• Saved data entries:
--

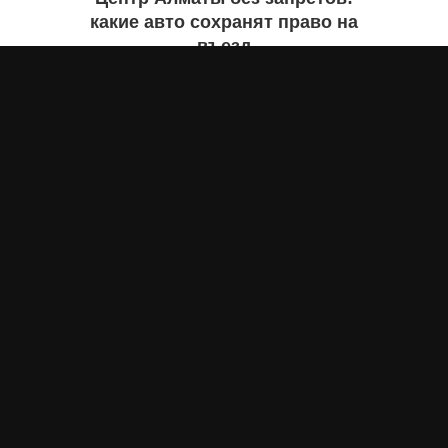
какие авто сохранят право на
въезд
Бекзада ИШЕКЕНОВА
вчера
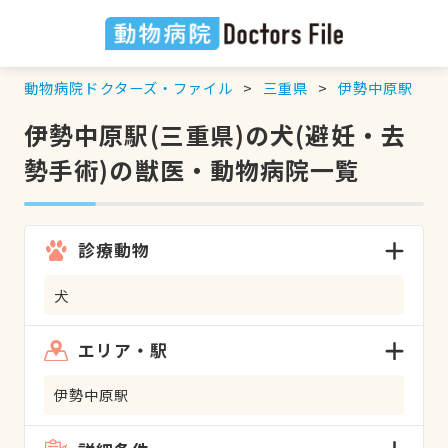
動物病院ドクターズ・ファイル
三重県
伊勢中原駅
伊勢中原駅(三重県)の犬(避妊・去
勢手術)の獣医・動物病院一覧
診療動物
犬
エリア・駅
伊勢中原駅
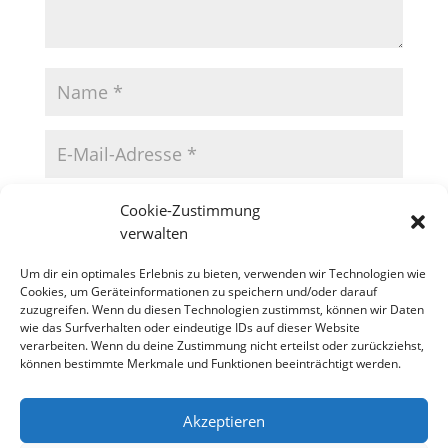
Cookie-Zustimmung
verwalten
Um dir ein optimales Erlebnis zu bieten, verwenden wir Technologien wie
Cookies, um Geräteinformationen zu speichern und/oder darauf
zuzugreifen. Wenn du diesen Technologien zustimmst, können wir Daten
wie das Surfverhalten oder eindeutige IDs auf dieser Website
verarbeiten. Wenn du deine Zustimmung nicht erteilst oder zurückziehst,
können bestimmte Merkmale und Funktionen beeinträchtigt werden.
Akzeptieren
Datenschutzerklärung
Impressum
Cookie-Richtlinie (EU)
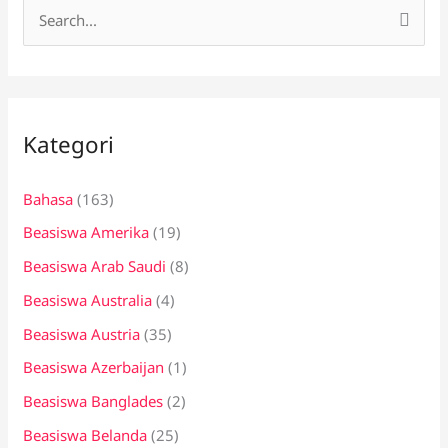
C
a
r
i
Kategori
u
n
Bahasa
(163)
t
Beasiswa Amerika
(19)
u
k
Beasiswa Arab Saudi
(8)
:
Beasiswa Australia
(4)
Beasiswa Austria
(35)
Beasiswa Azerbaijan
(1)
Beasiswa Banglades
(2)
Beasiswa Belanda
(25)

--

• EXERCISE BRIEF: Return the lines exactly, from the one containing "伊勢中原駅(三重県)の犬(避妊・去" through the last line above, including both ends and excluding every picture.

• RESULT BELOW:
伊勢中原駅(三重県)の犬(避妊・去
勢手術)の獣医・動物病院一覧
診療動物
犬
エリア・駅
伊勢中原駅
Cookie-Zustimmung
verwalten
Um dir ein optimales Erlebnis zu bieten, verwenden wir Technologien wie
Cookies, um Geräteinformationen zu speichern und/oder darauf
zuzugreifen. Wenn du diesen Technologien zustimmst, können wir Daten
wie das Surfverhalten oder eindeutige IDs auf dieser Website
verarbeiten. Wenn du deine Zustimmung nicht erteilst oder zurückziehst,
können bestimmte Merkmale und Funktionen beeinträchtigt werden.
Akzeptieren
Datenschutzerklärung
Impressum
Cookie-Richtlinie (EU)
C
a
r
i
Kategori
u
n
Bahasa
(163)
t
Beasiswa Amerika
(19)
u
k
Beasiswa Arab Saudi
(8)
:
Beasiswa Australia
(4)
Beasiswa Austria
(35)
Beasiswa Azerbaijan
(1)
Beasiswa Banglades
(2)
Beasiswa Belanda
(25)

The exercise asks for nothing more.